Task objective: Here are some records. Transcribe all of them exactly.
==== Data for the task
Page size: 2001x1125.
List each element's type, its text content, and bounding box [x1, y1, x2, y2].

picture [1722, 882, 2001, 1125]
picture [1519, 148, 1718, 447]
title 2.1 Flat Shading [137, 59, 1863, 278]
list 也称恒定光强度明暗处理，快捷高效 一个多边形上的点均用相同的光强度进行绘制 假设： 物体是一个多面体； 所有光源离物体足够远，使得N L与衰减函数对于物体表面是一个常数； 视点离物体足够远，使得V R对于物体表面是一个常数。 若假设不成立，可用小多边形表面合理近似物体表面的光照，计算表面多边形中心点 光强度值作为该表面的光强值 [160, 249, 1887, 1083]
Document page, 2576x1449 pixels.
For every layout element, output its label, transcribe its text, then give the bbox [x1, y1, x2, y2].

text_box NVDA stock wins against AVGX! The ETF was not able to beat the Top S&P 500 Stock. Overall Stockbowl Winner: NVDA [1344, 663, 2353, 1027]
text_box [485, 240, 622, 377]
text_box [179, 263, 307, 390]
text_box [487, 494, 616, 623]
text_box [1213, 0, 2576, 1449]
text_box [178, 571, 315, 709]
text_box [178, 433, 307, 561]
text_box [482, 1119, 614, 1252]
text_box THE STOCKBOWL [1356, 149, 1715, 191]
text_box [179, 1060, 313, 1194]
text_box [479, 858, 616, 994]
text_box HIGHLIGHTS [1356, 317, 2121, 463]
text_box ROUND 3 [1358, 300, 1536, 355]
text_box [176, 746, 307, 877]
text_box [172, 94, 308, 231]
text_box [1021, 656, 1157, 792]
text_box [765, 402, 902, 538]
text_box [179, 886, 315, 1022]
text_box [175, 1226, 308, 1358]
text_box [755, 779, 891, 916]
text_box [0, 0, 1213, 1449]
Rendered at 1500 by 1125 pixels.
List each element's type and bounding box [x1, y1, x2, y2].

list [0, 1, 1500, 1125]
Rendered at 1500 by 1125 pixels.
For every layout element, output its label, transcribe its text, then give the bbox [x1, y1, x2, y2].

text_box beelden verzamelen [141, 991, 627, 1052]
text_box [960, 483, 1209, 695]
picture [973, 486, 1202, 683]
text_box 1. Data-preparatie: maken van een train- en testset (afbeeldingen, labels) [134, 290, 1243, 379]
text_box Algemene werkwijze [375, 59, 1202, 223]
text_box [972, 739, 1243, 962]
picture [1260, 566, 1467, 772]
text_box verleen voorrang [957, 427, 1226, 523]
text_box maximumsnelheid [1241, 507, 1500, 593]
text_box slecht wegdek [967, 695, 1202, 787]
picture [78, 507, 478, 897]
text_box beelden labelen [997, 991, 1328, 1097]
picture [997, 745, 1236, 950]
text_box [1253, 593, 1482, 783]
========
Answer:
Page size: 2001x1125.
List each element's type, its text content, and bounding box [x1, y1, x2, y2].

picture [1722, 882, 2001, 1125]
picture [1519, 148, 1718, 447]
title 2.1 Flat Shading [137, 59, 1863, 278]
list 也称恒定光强度明暗处理，快捷高效 一个多边形上的点均用相同的光强度进行绘制 假设： 物体是一个多面体； 所有光源离物体足够远，使得N L与衰减函数对于物体表面是一个常数； 视点离物体足够远，使得V R对于物体表面是一个常数。 若假设不成立，可用小多边形表面合理近似物体表面的光照，计算表面多边形中心点 光强度值作为该表面的光强值 [160, 249, 1887, 1083]
Document page, 2576x1449 pixels.
For every layout element, output its label, transcribe its text, then give the bbox [x1, y1, x2, y2].

text_box NVDA stock wins against AVGX! The ETF was not able to beat the Top S&P 500 Stock. Overall Stockbowl Winner: NVDA [1344, 663, 2353, 1027]
text_box [485, 240, 622, 377]
text_box [179, 263, 307, 390]
text_box [487, 494, 616, 623]
text_box [1213, 0, 2576, 1449]
text_box [178, 571, 315, 709]
text_box [178, 433, 307, 561]
text_box [482, 1119, 614, 1252]
text_box THE STOCKBOWL [1356, 149, 1715, 191]
text_box [179, 1060, 313, 1194]
text_box [479, 858, 616, 994]
text_box HIGHLIGHTS [1356, 317, 2121, 463]
text_box ROUND 3 [1358, 300, 1536, 355]
text_box [176, 746, 307, 877]
text_box [172, 94, 308, 231]
text_box [1021, 656, 1157, 792]
text_box [765, 402, 902, 538]
text_box [179, 886, 315, 1022]
text_box [175, 1226, 308, 1358]
text_box [755, 779, 891, 916]
text_box [0, 0, 1213, 1449]
Rendered at 1500 by 1125 pixels.
List each element's type and bounding box [x1, y1, x2, y2].

list [0, 1, 1500, 1125]
Rendered at 1500 by 1125 pixels.
For every layout element, output its label, transcribe its text, then give the bbox [x1, y1, x2, y2].

text_box beelden verzamelen [141, 991, 627, 1052]
text_box [960, 483, 1209, 695]
picture [973, 486, 1202, 683]
text_box 1. Data-preparatie: maken van een train- en testset (afbeeldingen, labels) [134, 290, 1243, 379]
text_box Algemene werkwijze [375, 59, 1202, 223]
text_box [972, 739, 1243, 962]
picture [1260, 566, 1467, 772]
text_box verleen voorrang [957, 427, 1226, 523]
text_box maximumsnelheid [1241, 507, 1500, 593]
text_box slecht wegdek [967, 695, 1202, 787]
picture [78, 507, 478, 897]
text_box beelden labelen [997, 991, 1328, 1097]
picture [997, 745, 1236, 950]
text_box [1253, 593, 1482, 783]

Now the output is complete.